It seems that there are few jobs left that computers can’t edge into somehow. A US team has got a computer to match sounds with silent video to an impressively efficient degree.
It’s a complicated process setting up a computer to be able to replicate sound, but it is doable and it has some interesting implications for audio further down the line when the algorithms have been refined a little.
As detailed in the paper ‘Visually Indicated Sounds’ by a team of researchers from MIT, UC Berkeley and Google, an algorithm was fed a dataset of 978 videos with various materials being hit or scratched with a drumstick 46,577 times. There was a load of metadata included along with it, such as identifying a hit or a scratch, sorting the materials into categories and identifying the physical reaction that resulted (splash, deformation etc), but these weren’t input for learning but rather to allow the team to keep track of how the algorithm was working once up and running, i.e. where it was pulling the sound from.

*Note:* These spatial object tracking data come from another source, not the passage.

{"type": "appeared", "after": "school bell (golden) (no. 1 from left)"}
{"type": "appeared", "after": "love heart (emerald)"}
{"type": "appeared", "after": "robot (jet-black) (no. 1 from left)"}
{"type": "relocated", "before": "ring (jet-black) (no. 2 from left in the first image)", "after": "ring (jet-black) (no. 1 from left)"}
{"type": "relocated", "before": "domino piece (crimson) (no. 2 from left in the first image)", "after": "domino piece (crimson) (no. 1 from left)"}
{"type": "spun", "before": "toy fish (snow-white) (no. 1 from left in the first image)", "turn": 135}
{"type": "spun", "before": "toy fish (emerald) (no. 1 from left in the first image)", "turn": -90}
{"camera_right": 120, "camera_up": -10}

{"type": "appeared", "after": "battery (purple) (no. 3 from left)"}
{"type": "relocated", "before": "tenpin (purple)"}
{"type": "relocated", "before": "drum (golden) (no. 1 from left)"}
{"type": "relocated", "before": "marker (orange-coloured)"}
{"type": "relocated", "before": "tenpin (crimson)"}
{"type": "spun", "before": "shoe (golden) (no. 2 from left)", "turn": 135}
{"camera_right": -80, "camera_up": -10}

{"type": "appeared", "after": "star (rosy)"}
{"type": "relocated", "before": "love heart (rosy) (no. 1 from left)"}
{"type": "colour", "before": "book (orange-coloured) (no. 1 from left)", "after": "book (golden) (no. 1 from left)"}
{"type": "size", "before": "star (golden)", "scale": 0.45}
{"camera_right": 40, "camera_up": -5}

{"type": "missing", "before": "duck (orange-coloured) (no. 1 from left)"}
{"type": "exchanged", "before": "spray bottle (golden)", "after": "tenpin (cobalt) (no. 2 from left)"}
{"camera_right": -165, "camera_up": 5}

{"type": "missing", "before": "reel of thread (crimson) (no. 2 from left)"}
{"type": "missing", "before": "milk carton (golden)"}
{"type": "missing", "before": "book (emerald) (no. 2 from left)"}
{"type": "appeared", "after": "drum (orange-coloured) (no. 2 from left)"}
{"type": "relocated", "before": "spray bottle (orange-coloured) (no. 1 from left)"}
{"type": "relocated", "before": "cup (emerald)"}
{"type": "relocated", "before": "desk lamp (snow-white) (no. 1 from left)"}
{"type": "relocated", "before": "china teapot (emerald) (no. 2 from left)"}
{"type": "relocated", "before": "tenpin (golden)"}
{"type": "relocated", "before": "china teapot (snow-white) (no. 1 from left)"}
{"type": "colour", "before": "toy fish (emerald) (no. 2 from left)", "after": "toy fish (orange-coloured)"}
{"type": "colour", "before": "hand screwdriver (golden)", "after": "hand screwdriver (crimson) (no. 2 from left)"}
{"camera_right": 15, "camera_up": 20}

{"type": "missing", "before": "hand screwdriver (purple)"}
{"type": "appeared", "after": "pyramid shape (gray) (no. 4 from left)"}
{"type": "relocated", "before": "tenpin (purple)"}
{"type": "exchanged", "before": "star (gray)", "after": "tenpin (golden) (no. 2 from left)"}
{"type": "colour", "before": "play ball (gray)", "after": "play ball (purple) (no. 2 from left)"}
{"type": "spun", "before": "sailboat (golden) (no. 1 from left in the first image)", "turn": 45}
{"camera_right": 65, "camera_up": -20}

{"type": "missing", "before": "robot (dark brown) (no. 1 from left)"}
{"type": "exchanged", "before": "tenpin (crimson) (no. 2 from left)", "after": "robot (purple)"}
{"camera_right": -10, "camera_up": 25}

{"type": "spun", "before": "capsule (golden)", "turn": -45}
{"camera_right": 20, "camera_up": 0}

After that, it was pretty much left to get on with it.
The resulting soundtrack it produced to a silent video is impressive, especially for certain materials such as leaves and dirt which could be defined as ‘non-solid’. Indeed, the human viewers of the resulting videos proved to be twice as likely to pick the algorithm-generated audio as the ‘real’ sound over and above the genuine audio track.
“Often when a participant was fooled, it was because the sound prediction was simple and prototypical (e.g., a simple thud noise), while the actual sound was complex and atypical,” says the paper which you can read in its entirety here. “True leaf sounds, for example, are highly varied and may not be fully predictable from a silent video.”
For other, harder materials it was less successful, and it was also sometimes fooled by a near miss, but it has interesting potential, especially for realtime effects such as those required by games and 360 degree video. For foley though, the research seems to prove what foley artists have known all along: it's not about what you hear, it's about what you expect to hear, and, conditioned by decades of film and TV, the two things are not always the same.